Computer crimes targeted at businesses are at their lowest level ever, according to a leading expert in the field.
Computer crime, observed Robert Richardson, editorial director for the Computer Security Institute (CSI) in Philadelphia “is as low as it’s ever been and has dropped off significantly from last year.”
Speaking yesterday at a Webcast on the annual CSI/FBI Computer Crime and Security Survey, Richardson noted that the average loss per cybercrime incident in 2005 was about US$250,000. That compares to $500,000 in 2004 and more than $3 million in 2001 — the highwater mark for the survey, which has been conducted annually since 1999.
“We’ve gotten better and better at stopping [attacks] before they cost us a lot of money,” Richardson told Webcast listeners.
SOX Socks Crime
Another reason for declining losses due to cybercrime could be increased demands on corporations to comply with rules and regulations like the Sarbanes-Oxley Act.
“The impact of Sarbanes-Oxley and other regulations will continue to grow not only in North America but on a worldwide basis,” maintained Bob Tesh, a senior manager with NetIQ, which sponsored the Webcast.
“Compliance and risk management are becoming critical, not just in a few industries that have been regulated, but across many,” he added.
Viruses Top Mischief List
According to the survey, total cybercrime losses in 2005 were $130.1 million.
More than 80 percent of those losses, the survey showed, were attributed to three forms of cybermischief: viruses, unauthorized access to computer systems and theft of proprietary information.
“Even though in many ways we’ve gotten a much better handle on how to handle your every day virus attack, nevertheless, that’s still the top most pain point for the respondents to this survey,” Richardson said.

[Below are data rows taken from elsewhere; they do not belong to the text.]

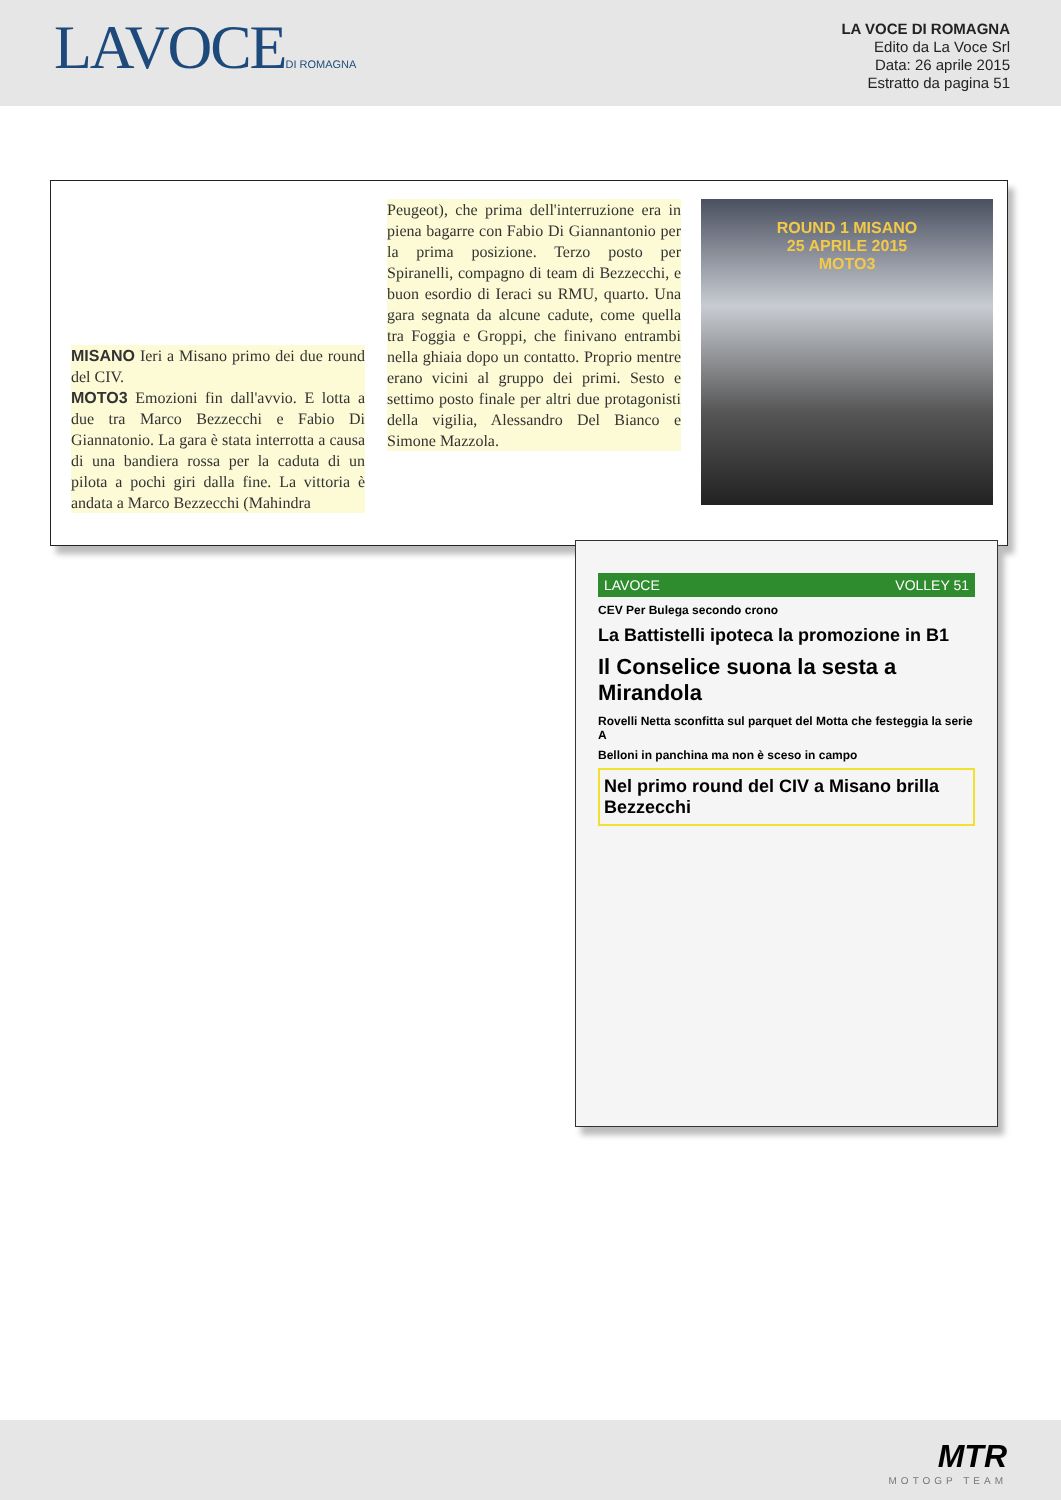LAVOCEDI ROMAGNA
LA VOCE DI ROMAGNA
Edito da La Voce Srl
Data: 26 aprile 2015
Estratto da pagina 51
MISANO Ieri a Misano primo dei due round del CIV.
MOTO3 Emozioni fin dall'avvio. E lotta a due tra Marco Bezzecchi e Fabio Di Giannatonio. La gara è stata interrotta a causa di una bandiera rossa per la caduta di un pilota a pochi giri dalla fine. La vittoria è andata a Marco Bezzecchi (Mahindra
Peugeot), che prima dell'interruzione era in piena bagarre con Fabio Di Giannantonio per la prima posizione. Terzo posto per Spiranelli, compagno di team di Bezzecchi, e buon esordio di Ieraci su RMU, quarto. Una gara segnata da alcune cadute, come quella tra Foggia e Groppi, che finivano entrambi nella ghiaia dopo un contatto. Proprio mentre erano vicini al gruppo dei primi. Sesto e settimo posto finale per altri due protagonisti della vigilia, Alessandro Del Bianco e Simone Mazzola.
ROUND 1 MISANO
25 APRILE 2015
MOTO3
LAVOCE VOLLEY 51
CEV Per Bulega secondo crono
La Battistelli ipoteca la promozione in B1
Il Conselice suona la sesta a Mirandola
Rovelli Netta sconfitta sul parquet del Motta che festeggia la serie A
Belloni in panchina ma non è sceso in campo
Nel primo round del CIV a Misano brilla Bezzecchi
MTR
MOTOGP TEAM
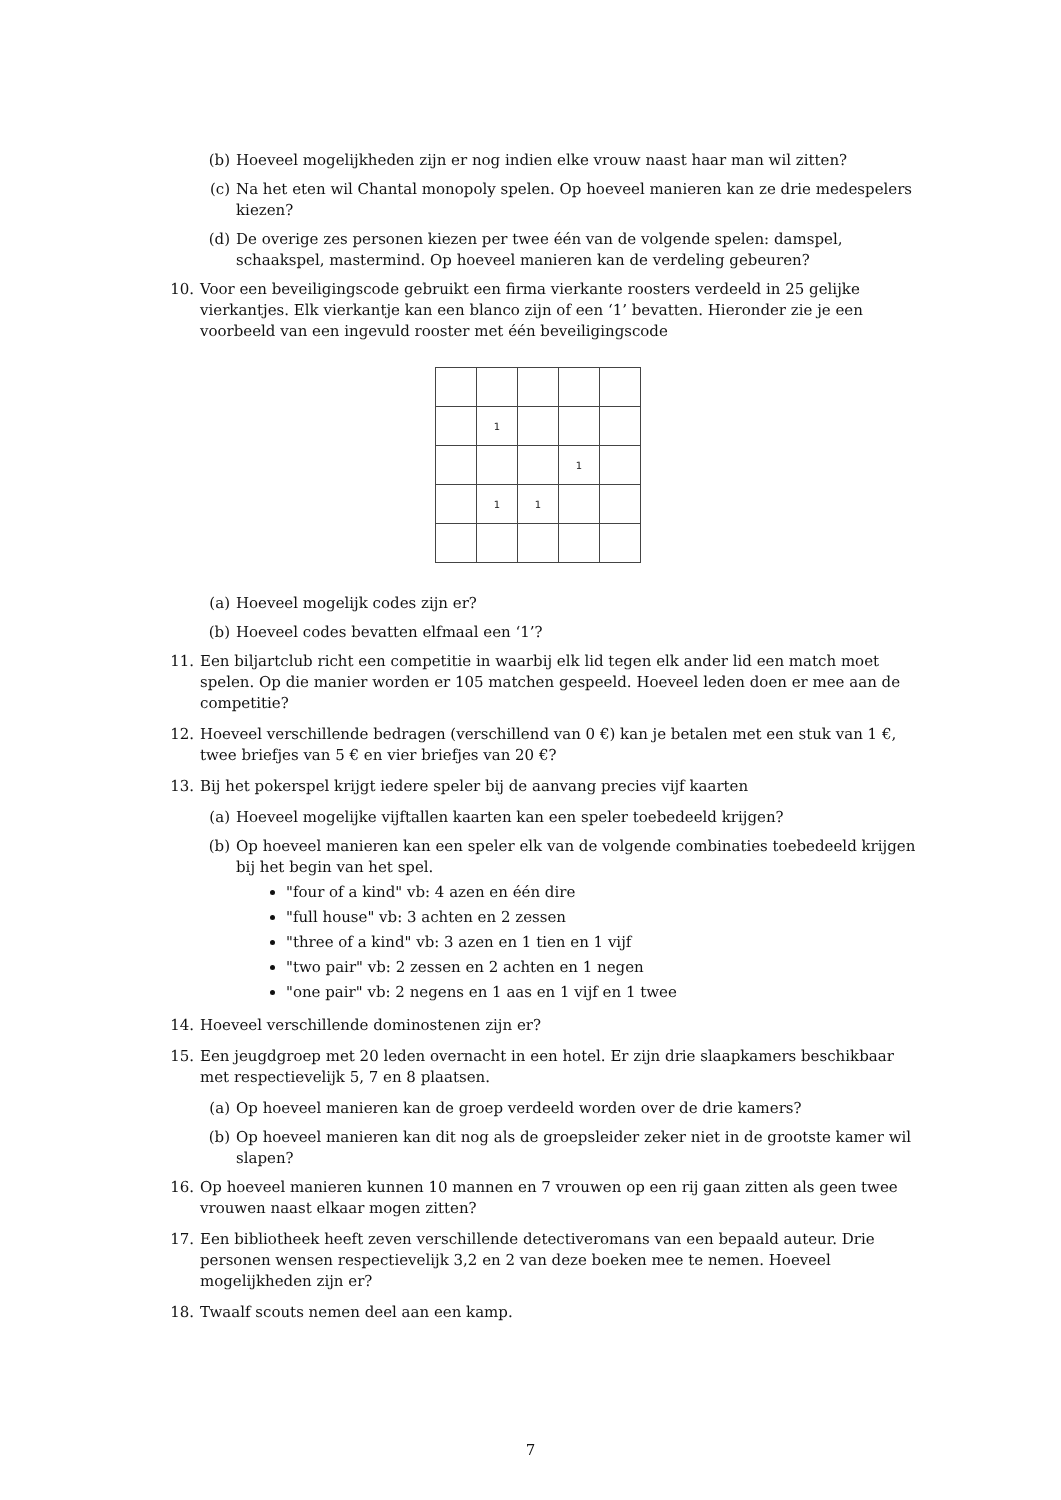(b) Hoeveel mogelijkheden zijn er nog indien elke vrouw naast haar man wil zitten?
(c) Na het eten wil Chantal monopoly spelen. Op hoeveel manieren kan ze drie medespelers kiezen?
(d) De overige zes personen kiezen per twee één van de volgende spelen: damspel, schaakspel, mastermind. Op hoeveel manieren kan de verdeling gebeuren?
10. Voor een beveiligingscode gebruikt een firma vierkante roosters verdeeld in 25 gelijke vierkantjes. Elk vierkantje kan een blanco zijn of een ‘1’ bevatten. Hieronder zie je een voorbeeld van een ingevuld rooster met één beveiligingscode
| | 1 | | | |
| | | | 1 | |
| | 1 | 1 | | |
(a) Hoeveel mogelijk codes zijn er?
(b) Hoeveel codes bevatten elfmaal een ‘1’?
11. Een biljartclub richt een competitie in waarbij elk lid tegen elk ander lid een match moet spelen. Op die manier worden er 105 matchen gespeeld. Hoeveel leden doen er mee aan de competitie?
12. Hoeveel verschillende bedragen (verschillend van 0 €) kan je betalen met een stuk van 1 €, twee briefjes van 5 € en vier briefjes van 20 €?
13. Bij het pokerspel krijgt iedere speler bij de aanvang precies vijf kaarten
(a) Hoeveel mogelijke vijftallen kaarten kan een speler toebedeeld krijgen?
(b) Op hoeveel manieren kan een speler elk van de volgende combinaties toebedeeld krijgen bij het begin van het spel.
"four of a kind" vb: 4 azen en één dire
"full house" vb: 3 achten en 2 zessen
"three of a kind" vb: 3 azen en 1 tien en 1 vijf
"two pair" vb: 2 zessen en 2 achten en 1 negen
"one pair" vb: 2 negens en 1 aas en 1 vijf en 1 twee
14. Hoeveel verschillende dominostenen zijn er?
15. Een jeugdgroep met 20 leden overnacht in een hotel. Er zijn drie slaapkamers beschikbaar met respectievelijk 5, 7 en 8 plaatsen.
(a) Op hoeveel manieren kan de groep verdeeld worden over de drie kamers?
(b) Op hoeveel manieren kan dit nog als de groepsleider zeker niet in de grootste kamer wil slapen?
16. Op hoeveel manieren kunnen 10 mannen en 7 vrouwen op een rij gaan zitten als geen twee vrouwen naast elkaar mogen zitten?
17. Een bibliotheek heeft zeven verschillende detectiveromans van een bepaald auteur. Drie personen wensen respectievelijk 3,2 en 2 van deze boeken mee te nemen. Hoeveel mogelijkheden zijn er?
18. Twaalf scouts nemen deel aan een kamp.
7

While average losses declined in most crime categories, surveyors found that they jumped alarmingly in two areas. Loss per incident of unauthorized access to information rose nearly sixfold, to $300,000 per incident in 2005 from $51,000 last year. The average loss per incident attributed to theft of proprietary information more than doubled year over year, to $360,000 from $168,000.
“Sixfold and twofold are large jumps,” Richardson conceded, “but one thing to point out is that they started from a relatively small base.
“These jumps, while I think they’re significant in terms of indicating where growth in the hacker industry, so to speak, is going on, the sixfold part of that information may not be as significant,” he contended. “The more important thing to focus on is that those are the categories that are growing.”
Tesh added that one reason that those categories may have increased dramatically is that companies have had to pay more attention to those areas due to increased regulation.
Low Hanging Fruit
Although cybercrime against businesses appears to be declining, Richardson postulated that some of that decline may be attributed to information highwaymen focusing their malevolent acumen elsewhere.
“If you think about where the pain in the security industry is right now and where the heat is around the media coverage and so forth, it’s really focused right now on issues of theft of identity, phishing and pharming, essentially consumer-targeted fraud,” Richardson said.
“The victims of these crimes, primarily, are the end users that have been duped into providing account information that’s been used to steal the individual’s money from their accounts,” he observed. “Those thefts are not coming out of enterprise coffers.
“So, in a sense, the low-hanging fruit for hackers right now really may have shifted outside of the enterprise for the time being — don’t know if it will stay there — but it may have shifted out more into the consumer arena,” he reasoned.
Outsourcing a No-No
Although many companies are looking for ways to outsource almost anything, security isn’t one of them, according to the survey. Some 63 percent of respondents said that no part of their security function was outsourced.
Surveyors also discovered that insurance wasn’t a popular weapon in the corporate arsenal against cybercrime, with 75 percent of respondents eschewing underwriters.
“There’s not a large buildout of cyberinsurance at this point,” Richardson noted. “But it does seem that as a tool for managing residual risk, insurance is something that really needs to be in an information security professional’s arsenal. So I expect to see that number to be ticking up over the years.”